Nanotechnology for HEALTH

Within nanotechnologies for health care, the main ambition of this line is to develop applications that provide missing medical solutions to diagnostic and/or therapeutic problems that are difficult to address with other approaches. The IMN focuses its activity on three areas: nanostructured surfaces for implant applications, nanomechanics and nanophotonics.

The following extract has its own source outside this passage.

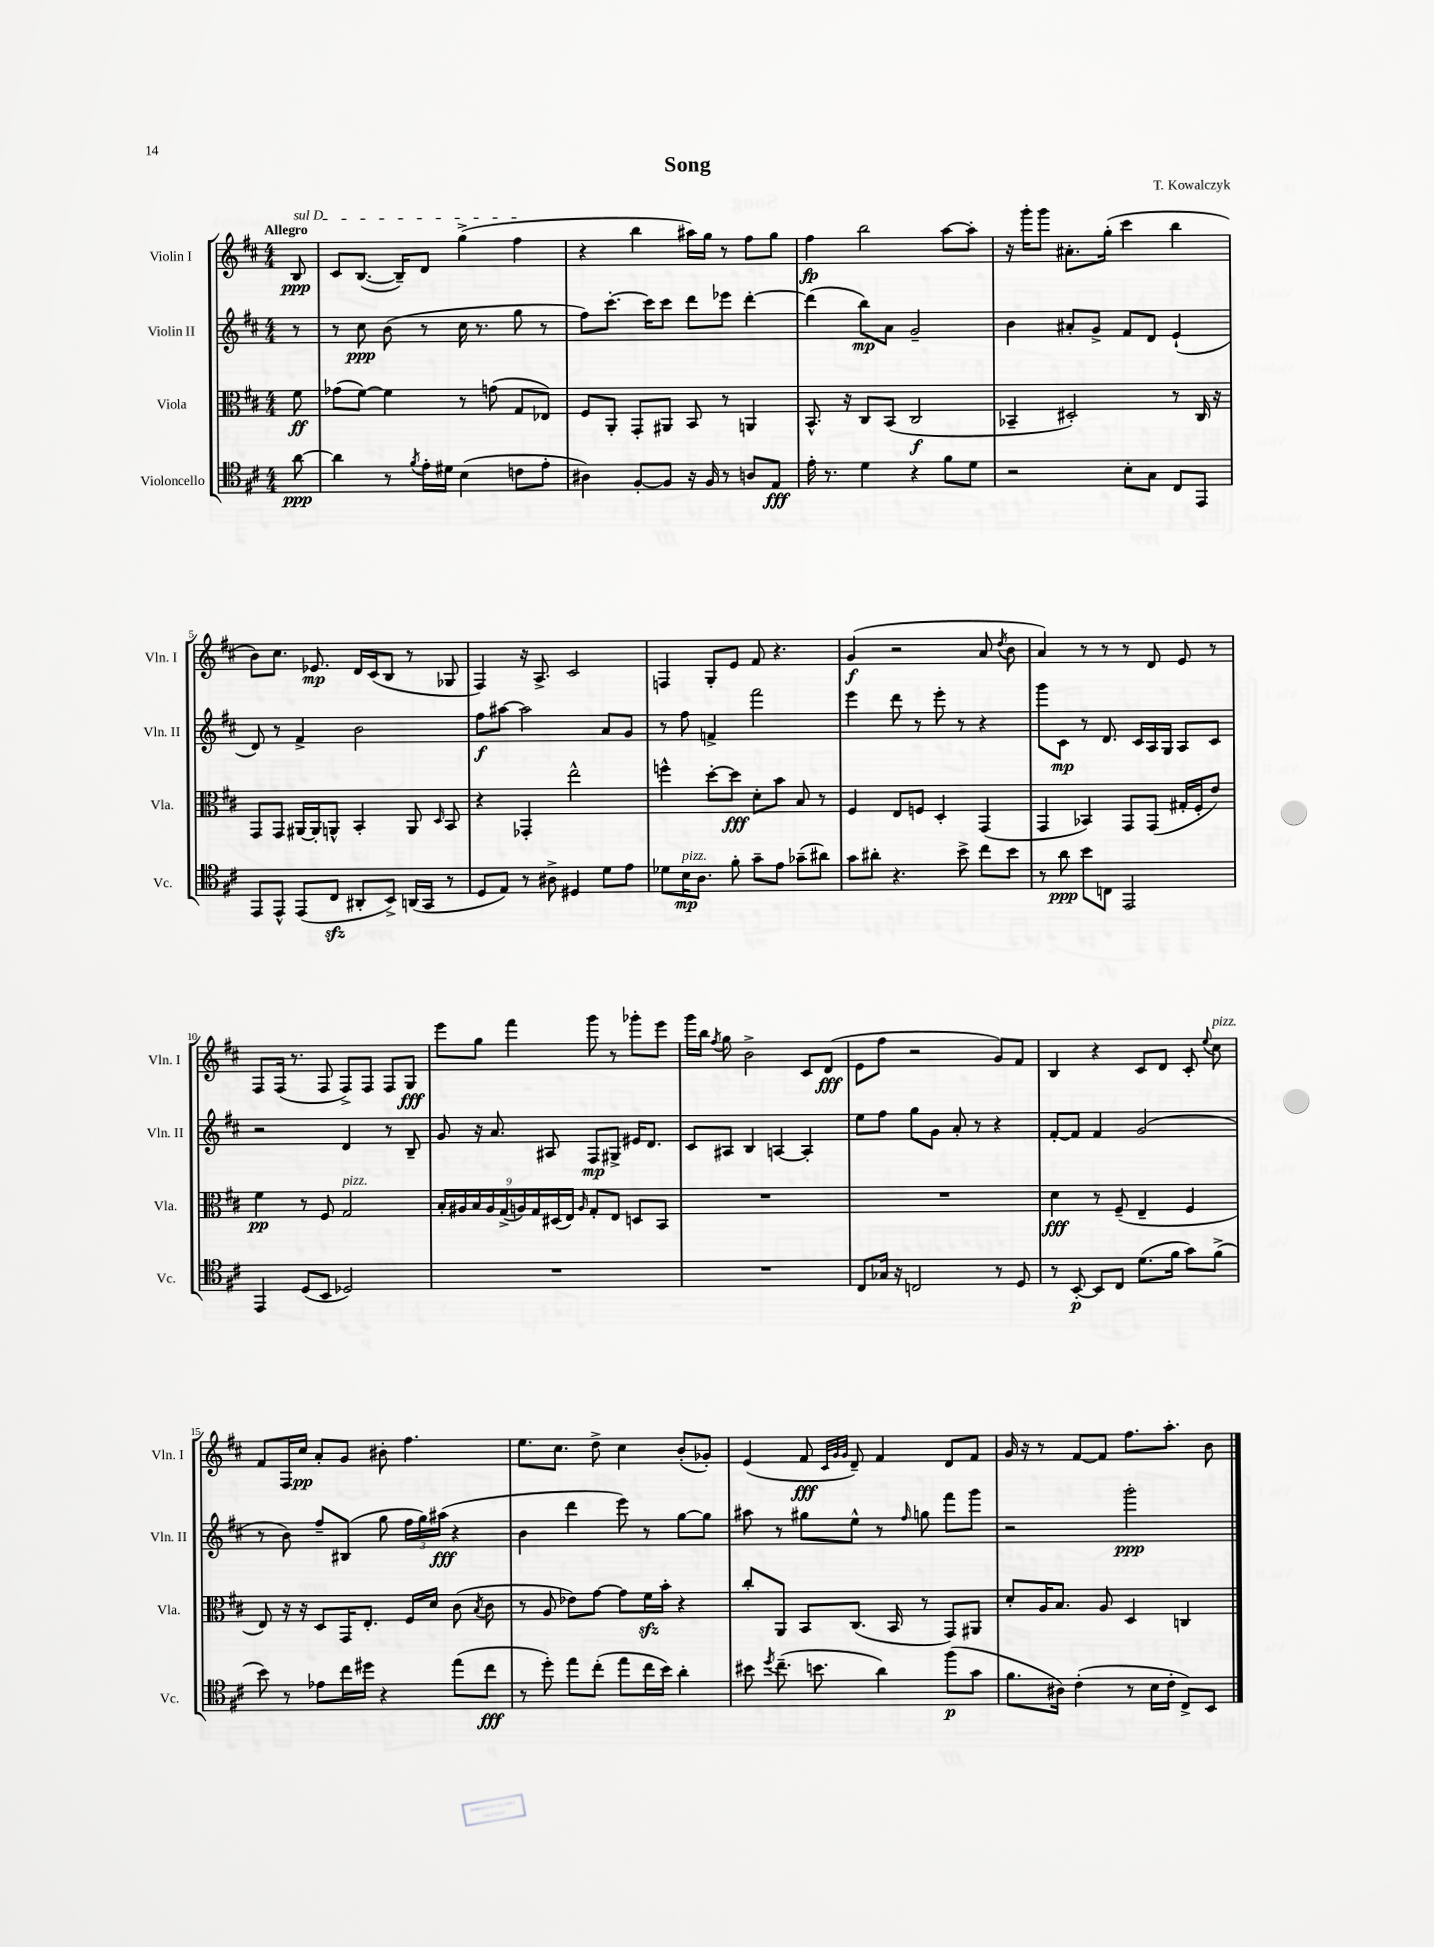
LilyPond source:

• Nanostructured surfaces for implant applications can be an alternative to antibiotics to tackle the problem of infection from the first stage by preventing biofilm formation. In addition, nanostructured biomaterials enhance the growth of eukaryotic cells. Obtaining both effects simultaneously, i.e., producing surfaces that exhibit opposite behavior with respect to cell and bacterial proliferation is a hot topic in nanomedicine where IMN is highly involved. It is also involved in the study of metallic nanoparticles obtained by green synthesis that have biocidal and anticarcinogenic properties, and in the development of biosensors for disease detection.
  
  
• Nanomechanics can be used in biomedical applications to detect bioanalytes and measure some of their properties (mass, elasticity, viscosity). Nanomechanical detection consists of taking advantage of the mechanical response (position, deflection, vibration, etc.) of engineered nanostructures (beams, disks, etc.) to the presence and mechanical properties of a given bioanalyte of interest, so that this response provides information about its concentration, properties or state. Given the mechanistic nature of many fundamental processes involved in disease biology, nanomechanics opens a unique pathway toward a better understanding of disease mechanisms leading to new targets for more specific and earlier diagnostic and therapeutic treatments.
  
  
• Nanophotonics exploits the unique interactions between light and matter when matter is structured at the nanoscale. Nanostructured metals provide the opportunity to engineer interactions between plasmon resonances and bioanalytes to develop various types of sensors. For example, because highly concentrated light near metallic nanostructures is sensitive to molecular dynamics, these nanostructures can function as sensors to understand the molecular-level biological processes involved in disease initiation or progression. In addition, with enhanced scattering and/or absorption cross sections, metal nanoparticles are extremely sensitive markers for immunoassays and molecular spectroscopy. Plasmonic sensing technology is therefore a major focus of research at IMN.